Read through the lines below and copy the ones holding the string "neck".

DATA RECORDS Block Start

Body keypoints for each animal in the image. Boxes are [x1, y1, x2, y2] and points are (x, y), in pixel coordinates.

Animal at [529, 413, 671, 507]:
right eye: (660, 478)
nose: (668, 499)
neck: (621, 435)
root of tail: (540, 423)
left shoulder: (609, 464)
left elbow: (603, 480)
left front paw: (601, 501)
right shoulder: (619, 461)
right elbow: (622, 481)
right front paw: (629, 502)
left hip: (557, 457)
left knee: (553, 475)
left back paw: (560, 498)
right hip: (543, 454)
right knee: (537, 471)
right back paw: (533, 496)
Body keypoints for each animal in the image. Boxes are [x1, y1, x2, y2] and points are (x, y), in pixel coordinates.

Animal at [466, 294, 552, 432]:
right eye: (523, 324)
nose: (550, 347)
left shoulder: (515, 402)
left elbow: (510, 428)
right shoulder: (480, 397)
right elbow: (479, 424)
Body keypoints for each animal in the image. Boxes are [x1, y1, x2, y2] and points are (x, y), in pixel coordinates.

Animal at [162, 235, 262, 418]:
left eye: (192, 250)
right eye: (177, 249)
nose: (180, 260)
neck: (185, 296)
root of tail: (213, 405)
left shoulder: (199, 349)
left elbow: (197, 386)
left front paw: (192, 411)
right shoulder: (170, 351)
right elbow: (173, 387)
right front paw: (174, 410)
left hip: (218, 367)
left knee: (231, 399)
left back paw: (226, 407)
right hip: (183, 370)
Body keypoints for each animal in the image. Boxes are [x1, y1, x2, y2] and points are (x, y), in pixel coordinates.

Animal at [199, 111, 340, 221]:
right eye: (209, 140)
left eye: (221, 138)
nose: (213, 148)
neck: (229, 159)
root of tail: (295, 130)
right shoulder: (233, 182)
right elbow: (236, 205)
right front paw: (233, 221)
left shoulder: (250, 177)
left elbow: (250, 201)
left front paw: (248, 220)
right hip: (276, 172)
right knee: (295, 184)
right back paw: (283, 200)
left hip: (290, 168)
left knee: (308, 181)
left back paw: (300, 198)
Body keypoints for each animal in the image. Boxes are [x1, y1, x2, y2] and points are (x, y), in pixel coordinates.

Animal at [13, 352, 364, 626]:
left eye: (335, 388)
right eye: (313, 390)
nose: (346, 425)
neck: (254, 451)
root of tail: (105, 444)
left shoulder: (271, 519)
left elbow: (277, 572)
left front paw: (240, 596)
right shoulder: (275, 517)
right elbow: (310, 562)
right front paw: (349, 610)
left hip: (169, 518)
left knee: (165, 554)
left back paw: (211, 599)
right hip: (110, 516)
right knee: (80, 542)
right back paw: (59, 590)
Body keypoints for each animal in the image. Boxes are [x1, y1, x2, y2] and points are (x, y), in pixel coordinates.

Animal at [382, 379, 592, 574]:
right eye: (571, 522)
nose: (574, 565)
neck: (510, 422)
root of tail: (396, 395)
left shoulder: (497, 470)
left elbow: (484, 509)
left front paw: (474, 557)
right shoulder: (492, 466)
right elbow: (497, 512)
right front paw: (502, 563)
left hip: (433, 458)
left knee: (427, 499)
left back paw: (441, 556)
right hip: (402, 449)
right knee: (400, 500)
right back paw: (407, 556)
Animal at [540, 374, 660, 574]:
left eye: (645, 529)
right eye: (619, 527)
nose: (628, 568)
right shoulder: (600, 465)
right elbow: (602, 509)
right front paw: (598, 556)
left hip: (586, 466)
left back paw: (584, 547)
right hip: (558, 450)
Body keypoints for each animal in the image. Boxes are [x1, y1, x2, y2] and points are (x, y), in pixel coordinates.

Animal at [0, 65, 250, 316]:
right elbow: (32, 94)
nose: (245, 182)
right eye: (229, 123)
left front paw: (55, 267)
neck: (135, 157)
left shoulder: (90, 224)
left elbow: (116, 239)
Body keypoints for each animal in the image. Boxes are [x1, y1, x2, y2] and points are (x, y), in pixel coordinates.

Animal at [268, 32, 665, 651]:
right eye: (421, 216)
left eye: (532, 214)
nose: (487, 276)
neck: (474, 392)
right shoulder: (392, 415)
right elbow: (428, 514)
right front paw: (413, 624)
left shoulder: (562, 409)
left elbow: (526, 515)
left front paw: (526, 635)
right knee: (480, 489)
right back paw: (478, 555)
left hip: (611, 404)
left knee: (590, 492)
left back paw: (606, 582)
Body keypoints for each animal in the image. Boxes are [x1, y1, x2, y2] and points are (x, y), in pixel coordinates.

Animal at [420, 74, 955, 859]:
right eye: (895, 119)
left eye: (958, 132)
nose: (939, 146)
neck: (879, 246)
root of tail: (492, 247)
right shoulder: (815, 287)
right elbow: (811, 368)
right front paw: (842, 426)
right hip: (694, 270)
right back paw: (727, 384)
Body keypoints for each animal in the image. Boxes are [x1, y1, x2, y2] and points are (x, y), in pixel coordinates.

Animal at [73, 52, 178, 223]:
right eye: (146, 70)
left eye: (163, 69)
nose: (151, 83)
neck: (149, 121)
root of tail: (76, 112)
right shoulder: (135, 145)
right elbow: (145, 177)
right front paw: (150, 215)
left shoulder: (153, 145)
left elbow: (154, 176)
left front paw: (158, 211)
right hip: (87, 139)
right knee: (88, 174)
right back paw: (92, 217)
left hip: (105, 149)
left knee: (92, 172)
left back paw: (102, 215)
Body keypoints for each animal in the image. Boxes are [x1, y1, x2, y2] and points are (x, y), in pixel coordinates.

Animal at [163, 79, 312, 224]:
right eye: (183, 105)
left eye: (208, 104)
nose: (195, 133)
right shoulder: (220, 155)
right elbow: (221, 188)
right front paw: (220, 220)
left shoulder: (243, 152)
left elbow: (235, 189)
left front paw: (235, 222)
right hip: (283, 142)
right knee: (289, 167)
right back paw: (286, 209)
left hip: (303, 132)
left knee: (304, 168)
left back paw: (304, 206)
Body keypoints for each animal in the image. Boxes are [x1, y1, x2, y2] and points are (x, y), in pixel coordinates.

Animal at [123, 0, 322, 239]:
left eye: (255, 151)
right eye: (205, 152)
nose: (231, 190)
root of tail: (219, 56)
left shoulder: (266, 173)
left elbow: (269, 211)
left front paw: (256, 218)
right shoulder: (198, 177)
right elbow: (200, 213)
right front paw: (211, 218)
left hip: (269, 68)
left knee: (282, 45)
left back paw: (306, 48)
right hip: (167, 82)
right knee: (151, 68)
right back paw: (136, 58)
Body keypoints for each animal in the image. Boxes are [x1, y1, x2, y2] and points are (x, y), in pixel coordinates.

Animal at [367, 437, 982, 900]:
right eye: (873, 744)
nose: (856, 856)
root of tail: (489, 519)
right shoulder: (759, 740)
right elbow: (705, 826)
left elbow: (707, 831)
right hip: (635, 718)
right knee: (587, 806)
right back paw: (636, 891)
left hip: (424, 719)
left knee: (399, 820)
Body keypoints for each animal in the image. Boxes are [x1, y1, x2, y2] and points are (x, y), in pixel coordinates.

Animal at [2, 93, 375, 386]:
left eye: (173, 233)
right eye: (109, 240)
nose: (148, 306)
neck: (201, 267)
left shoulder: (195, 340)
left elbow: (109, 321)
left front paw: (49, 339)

DATA RECORDS Block End

* EXERCISE RESPONSE *
neck: (621, 435)
neck: (185, 296)
neck: (229, 159)
neck: (254, 451)
neck: (510, 422)
neck: (135, 157)
neck: (474, 392)
neck: (879, 246)
neck: (149, 121)
neck: (201, 267)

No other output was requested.